#### [EXTRACTED ENTRIES]
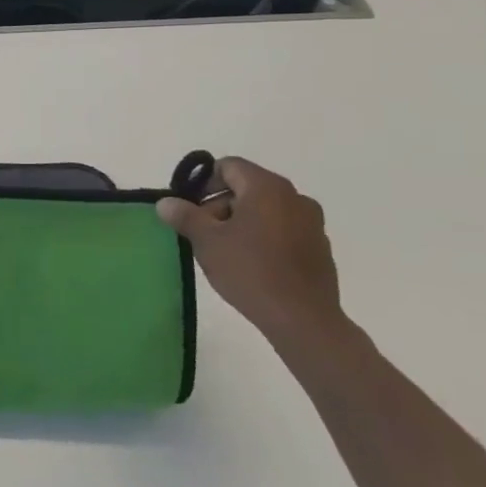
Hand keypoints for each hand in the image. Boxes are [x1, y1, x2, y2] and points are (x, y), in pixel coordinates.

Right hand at [156, 157, 347, 356]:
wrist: (303, 319)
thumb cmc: (250, 271)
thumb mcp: (207, 242)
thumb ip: (185, 216)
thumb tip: (165, 202)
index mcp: (267, 187)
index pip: (229, 166)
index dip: (204, 183)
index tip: (190, 208)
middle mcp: (294, 197)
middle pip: (247, 187)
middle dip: (220, 205)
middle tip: (203, 233)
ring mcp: (312, 222)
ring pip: (266, 209)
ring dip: (242, 221)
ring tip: (226, 251)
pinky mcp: (320, 247)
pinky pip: (284, 229)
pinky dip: (264, 237)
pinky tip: (253, 264)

#### [WHAT THIS TASK INVOLVES]
Pull every line containing "index" from the entries above and copy it.

#### [RESPONSE TO THIS EXERCISE]
index mcp: (267, 187)
index pip: (229, 166)
index dip: (204, 183)
index tip: (190, 208)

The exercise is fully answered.